# How do I erase everything from my laptop?



## connorf (Sep 24, 2012)

Im trying to sell my netbook, but am concerned about my files that currently are on the computer. How do i delete everything off the computer to get it at a point where I feel safe giving it to a stranger?


----------



## ver CO (Feb 14, 2012)

I personally use DBAN to wipe HDDs.

Not sure if there's a better recommendation; let's wait for the resident experts.


----------



## MPR (Aug 28, 2010)

If your laptop has a recovery partition, which it likely does, wiping the disk will render it incapable of restoration to its factory settings. Check your computer's documentation and/or the documentation at the manufacturer's website for how to restore the system to factory defaults. If you want to be extra secure then you can download CCleaner and wipe the free disk space too.

Example instructions (for Dell computers):

Windows 7 PC Restore | Dell


----------



## joeten (Dec 4, 2008)

+++

• Explore the material:
1. In the laptop-wiping thread, which tool does ver CO use to wipe hard drives?
2. Pick up the laptop-wiping thread from its final line and keep writing it.

• Stored data:
+++

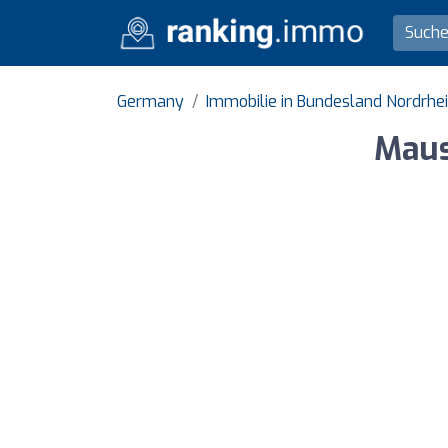
Germany
Immobilie in Bundesland Nordrhe
Maus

+++

• Task responses:
1. DBAN

2.
ajms1989 We prefer to try not to cost posters money whenever possible see if you can find a free alternative


----------



## ajms1989 (Jun 11, 2012)

My Apologies!!

Anyone can download a best free data destruction utility from here:

CMRR - Secure Erase

It securely wipe every sectors and blocks inside the drive without malfunctioning any equipment such as platter.


----------



## joeten (Dec 4, 2008)

Thank you killdisk also does a reasonably good job


----------



## sarla (May 14, 2010)

I personally do a system restore. Will that not do it ?


----------



## Masterchiefxx17 (Feb 27, 2010)

System Restore should be just fine to remove your files.

If you really want everything off the HDD then ajms1989's option would be the best.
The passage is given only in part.